Nurdan Haber

Mutlak vekilliğe karşı cerbeze -3

Mutlak vekilliğe karşı cerbeze -3
19 Nisan 2020 - 19:15

Evvela: Mutlak vekil ağabeylerin hiçbirisi kendi şahıslarına yönelik yapılan menfi tutum ve söylenen sözlere asla aldırış etmezler. Son zamanlarda Hüsnü Ağabey’in,kendi hakkında küstahça yazılan yazılara da kıymet ve ehemiyet vermediği herkesin malumudur.

Amma ne zaman ki serapa müstakim cadde-i Kura’niye olan, bütün feyiz ve nurunu, insanlığı tenvir ve irşad için ilahi bir güneş halinde arş-ı azamın pürnur ufuklarından inen Kur’andan alan Risale-i Nur’a, Üstadımız’dan kendilerine tevarüs eden tam tarz-ı hareketi, Kur’ani olan düsturlara hücum edildiğinde, aynen Üstadları gibi bir şahenşah kesilir, onların karşısında azim sebat ve kararlılıkla durup asla taviz vermezler.

Saniyen: Zaten Tahiri, Sungur, Ceylan, Hüsnü ağabeyler tarz ve düsturlara muhalefet edenleri birçok zaman hususi olarak ikaz etmiştir.Ne zaman ki onlar anlamayıp yollarına devam edince, ehl-i imanı ve safiyane onlara tabi olanları ikaz etme vazifesini şiddetle yerine getirmişlerdir.

Listelenen kayıtlar:
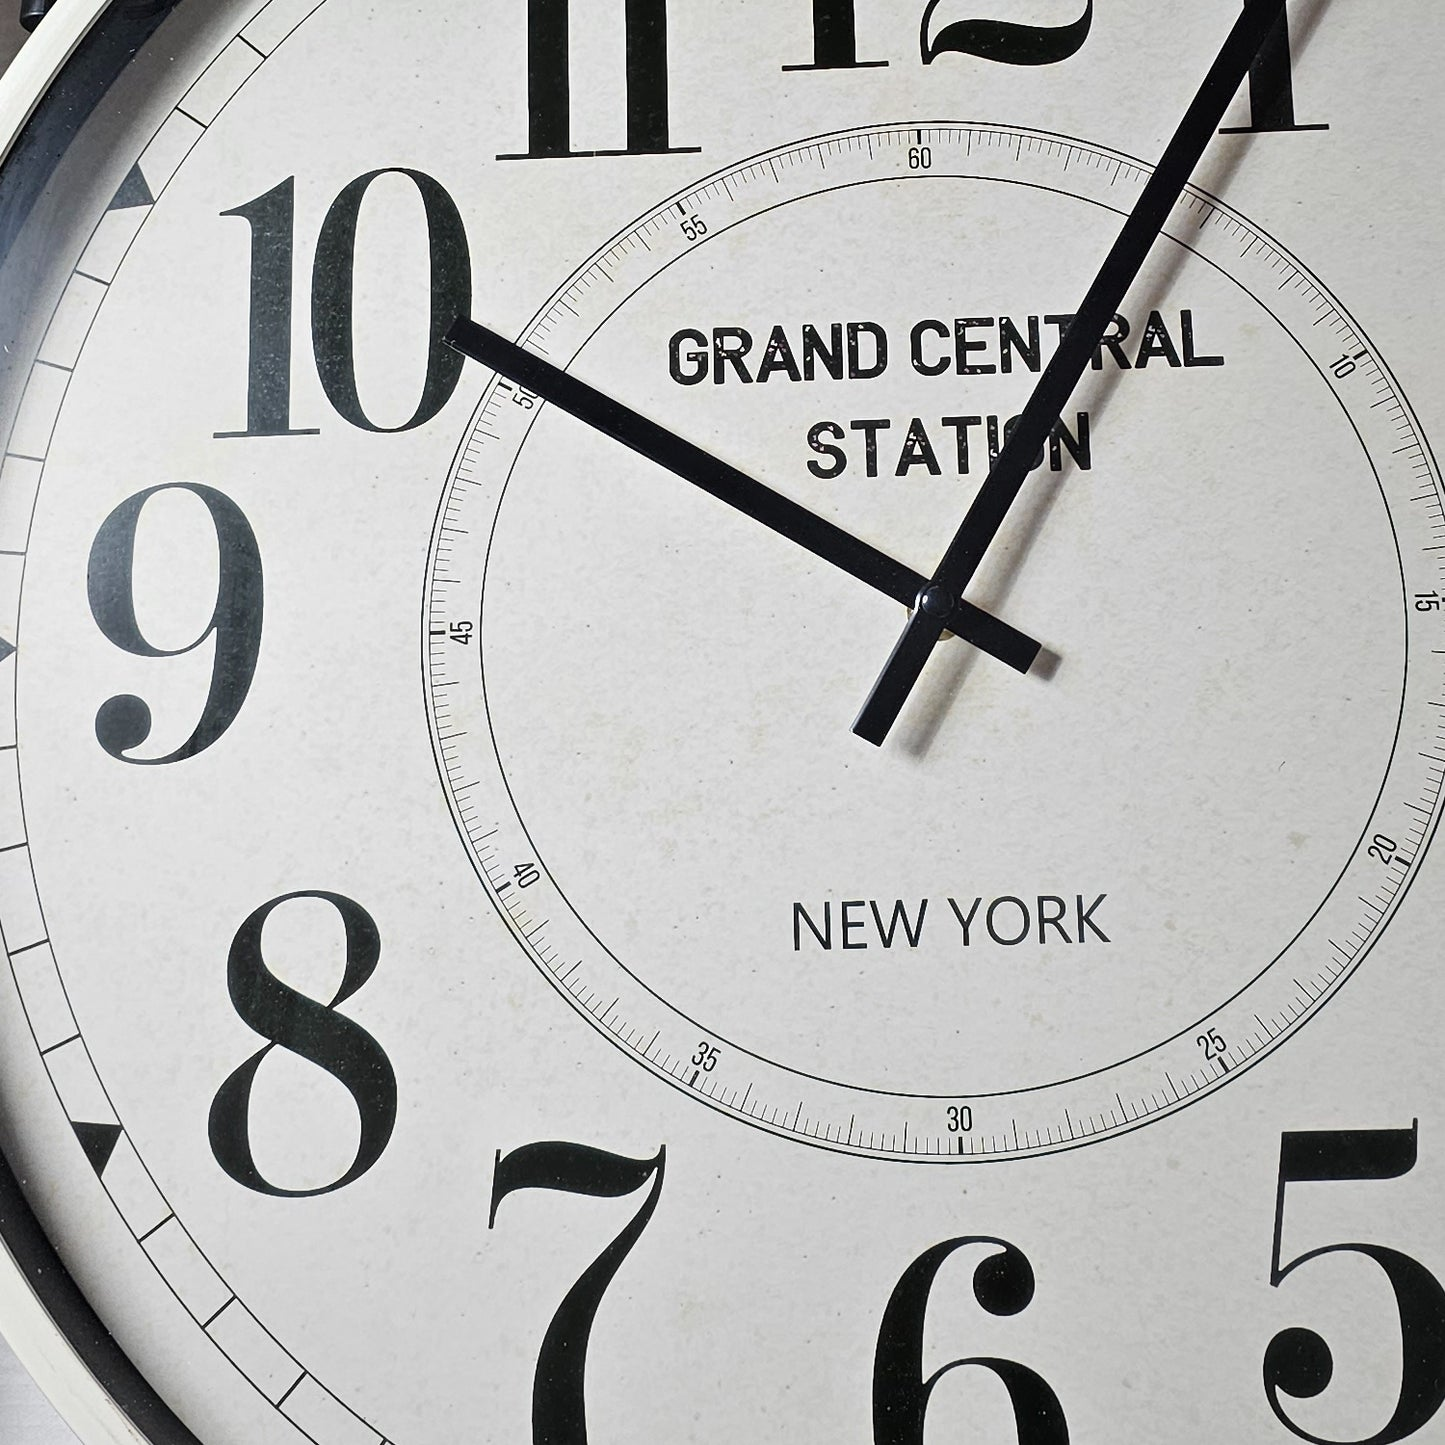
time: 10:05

* * *

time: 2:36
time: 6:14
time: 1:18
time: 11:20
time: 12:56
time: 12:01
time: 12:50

Görev tanımı: Okunacak metinde "Amma ne zaman" sözleriyle başlayıp "şiddetle yerine getirmişlerdir." sözleriyle biten bölümü hiçbir değişiklik yapmadan tekrar yazın.

Çözüm:
Amma ne zaman ki serapa müstakim cadde-i Kura’niye olan, bütün feyiz ve nurunu, insanlığı tenvir ve irşad için ilahi bir güneş halinde arş-ı azamın pürnur ufuklarından inen Kur’andan alan Risale-i Nur’a, Üstadımız’dan kendilerine tevarüs eden tam tarz-ı hareketi, Kur’ani olan düsturlara hücum edildiğinde, aynen Üstadları gibi bir şahenşah kesilir, onların karşısında azim sebat ve kararlılıkla durup asla taviz vermezler.

Saniyen: Zaten Tahiri, Sungur, Ceylan, Hüsnü ağabeyler tarz ve düsturlara muhalefet edenleri birçok zaman hususi olarak ikaz etmiştir.Ne zaman ki onlar anlamayıp yollarına devam edince, ehl-i imanı ve safiyane onlara tabi olanları ikaz etme vazifesini şiddetle yerine getirmişlerdir.